According to the projection results, Latino, Asian, and multiracial populations are all expected to double in size over the next 40 years. Latinos specifically project the highest growth, as they will make up 25.1 percent of the US population in 2044, doubling that of African-Americans, projection shows.

“The pace of U.S. population growth is slowing, and the population continues to become more diverse,” Kenneth Johnson, senior demographer at the University of New Hampshire’s Carsey School of Public Policy, told Al Jazeera America. “This will produce a rich tapestry of demographic change in the US over the next several decades,” she said.

The population projections by the US Census Bureau further estimates during the 2028 presidential election, 40 percent of all eligible voters will be racial minorities, while by 2027 more than half of America’s twenty-somethings will be comprised of racial minorities.

By the same prediction, in 2060 white population will drop to 44 percent in US, of which 55 percent will be 65 years and older.

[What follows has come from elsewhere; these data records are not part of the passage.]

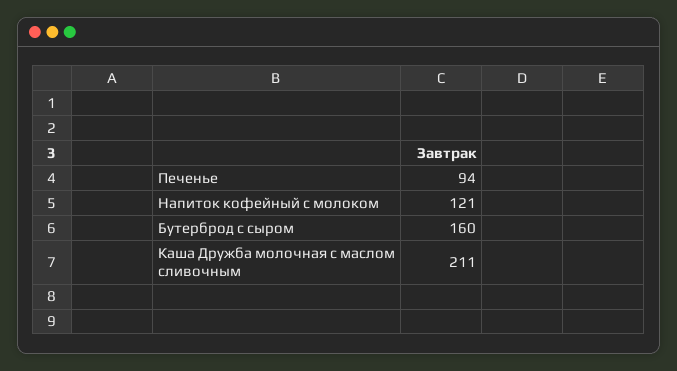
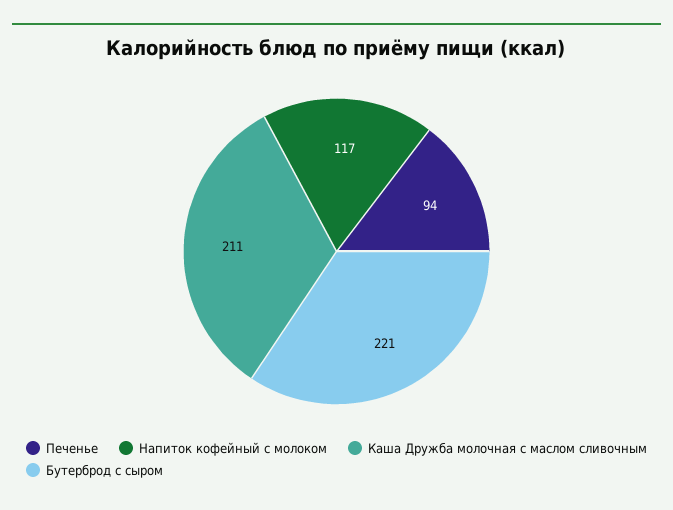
  {
    "Печенье": 94,
-   "Напиток кофейный с молоком": 121,
+   "Напиток кофейный с молоком": 117,
-   "Бутерброд с сыром": 160,
+   "Бутерброд с сыром": 221,
    "Каша Дружба молочная с маслом сливочным": 211
  }

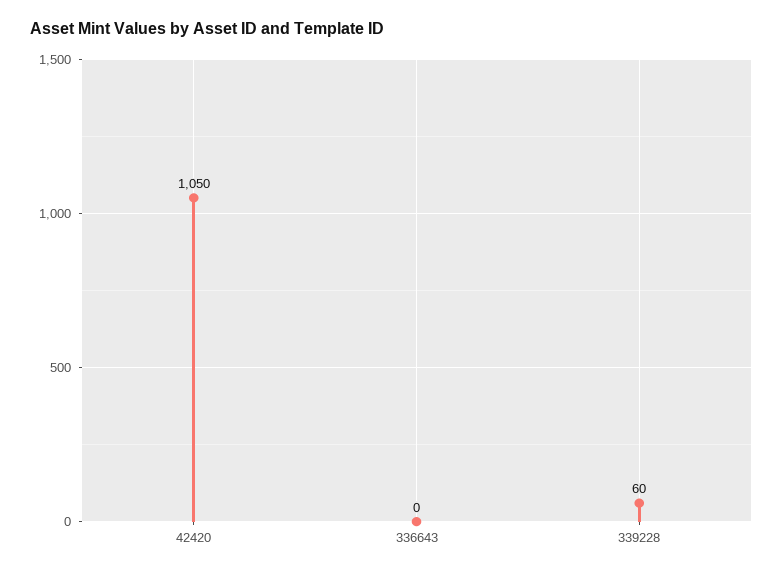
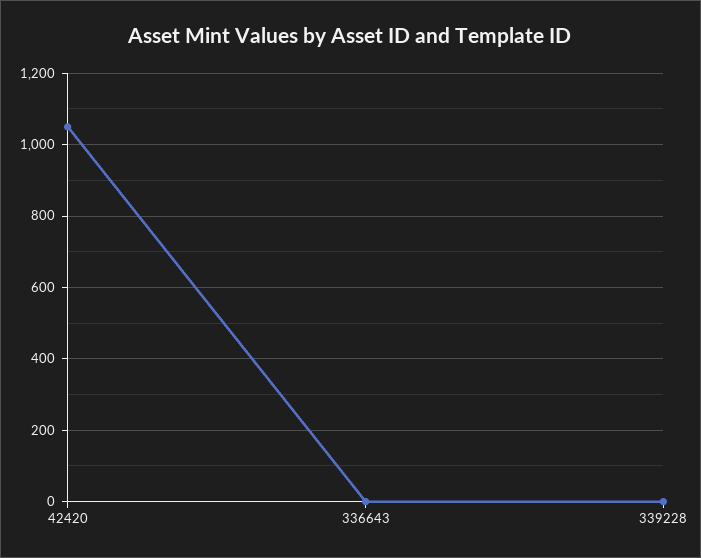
  {
    "42420": 1050,
    "336643": 0,
-   "339228": 60
+   "339228": 0
  }

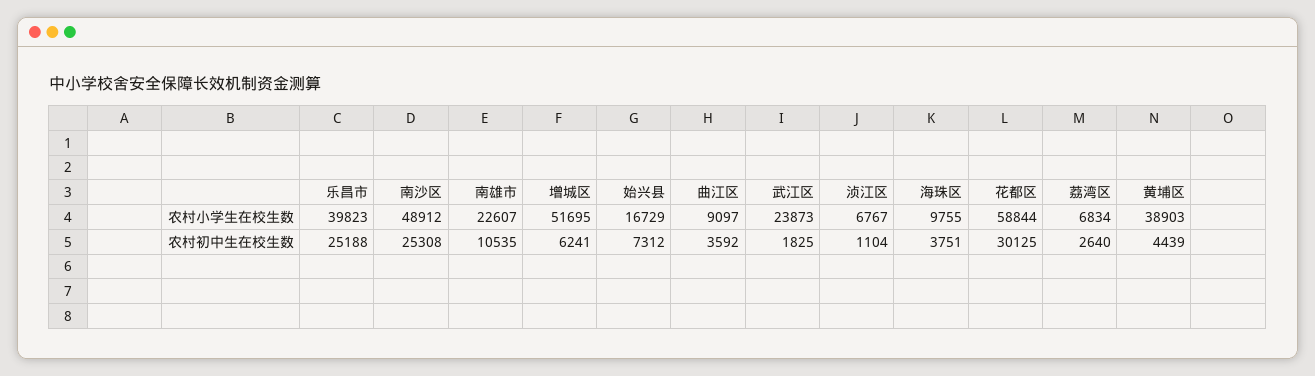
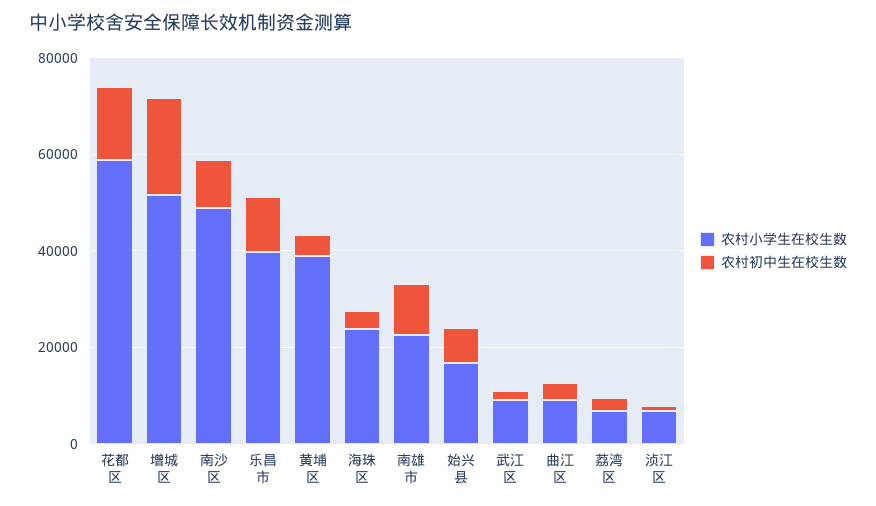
  {
    "农村小学生在校生数": {
      "乐昌市": 39823,
      "南沙区": 48912,
      "南雄市": 22607,
      "增城区": 51695,
      "始兴县": 16729,
      "曲江区": 9097,
-     "武江区": 23873,
+     "武江区": 10000,
      "浈江区": 6767,
-     "海珠区": 9755,
+     "海珠区": 25000,
      "花都区": 58844,
      "荔湾区": 6834,
      "黄埔区": 38903
    },
    "农村初中生在校生数": {
-     "乐昌市": 25188,
+     "乐昌市": 10000,
-     "南沙区": 25308,
+     "南沙区": 10000,
      "南雄市": 10535,
-     "增城区": 6241,
+     "增城区": 20000,
      "始兴县": 7312,
      "曲江区": 3592,
      "武江区": 1825,
      "浈江区": 1104,
      "海珠区": 3751,
-     "花都区": 30125,
+     "花都区": 15000,
      "荔湾区": 2640,
      "黄埔区": 4439
    }
  }

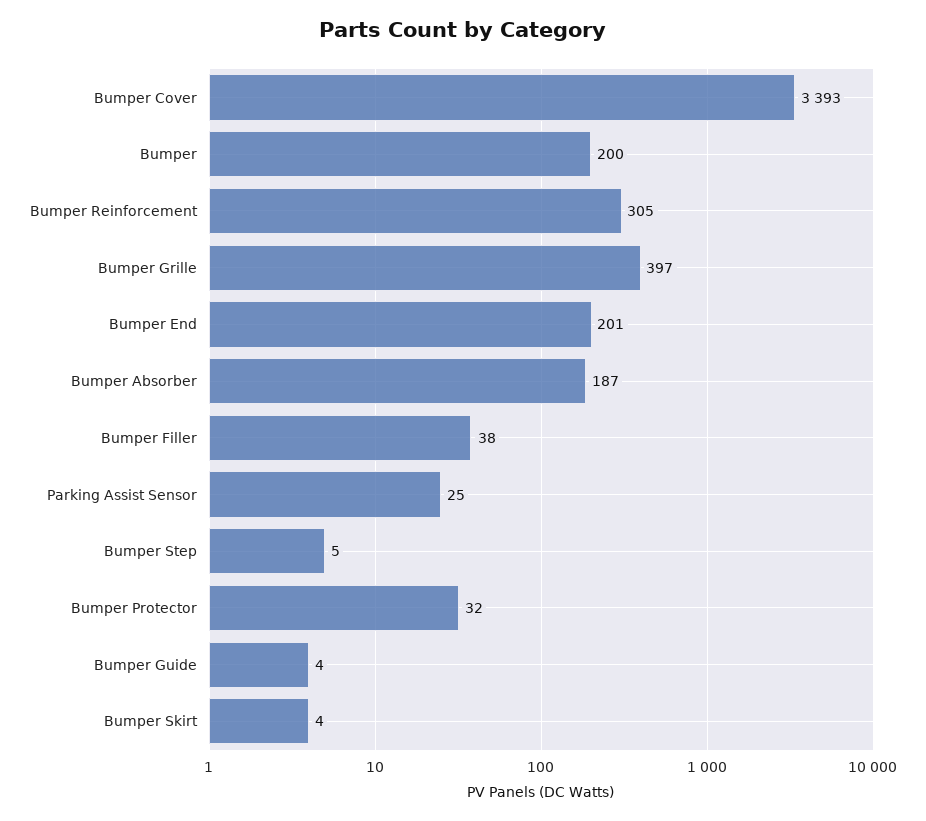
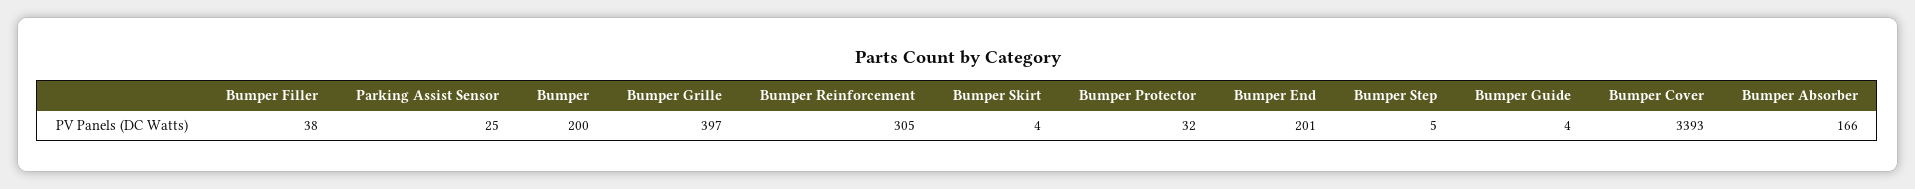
  {
    "Bumper Cover": 3393,
    "Bumper": 200,
    "Bumper Reinforcement": 305,
    "Bumper Grille": 397,
    "Bumper End": 201,
-   "Bumper Absorber": 187,
+   "Bumper Absorber": 166,
    "Bumper Filler": 38,
    "Parking Assist Sensor": 25,
    "Bumper Step": 5,
    "Bumper Protector": 32,
    "Bumper Guide": 4,
    "Bumper Skirt": 4
  }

“Thirty percent all grandparents in America have a grandchild of a different race or ethnicity, and the diversity in this country is growing in so many ways, we are just starting to get a grasp on those changes,” Guy Garcia, president of New Mainstream Initiatives for Ethnifacts, told Latin Post.

Garcia said there is a high rate of multicultural adoptions when gay parents adopting children.  

“We have all these new variation and permutations of the American family. It’s going to continue to happen, and the highest growth is coming from people of color, but they are mixing and merging and having children with people of every race, and it is going to continue to be that way.”

In the 2010 US Census, nine million people checked multiple identification boxes, Garcia said, however,  self-identification is starting to shift, with some people saying they are 100 percent Latino, Asian, or African-American, as well as 100 percent American.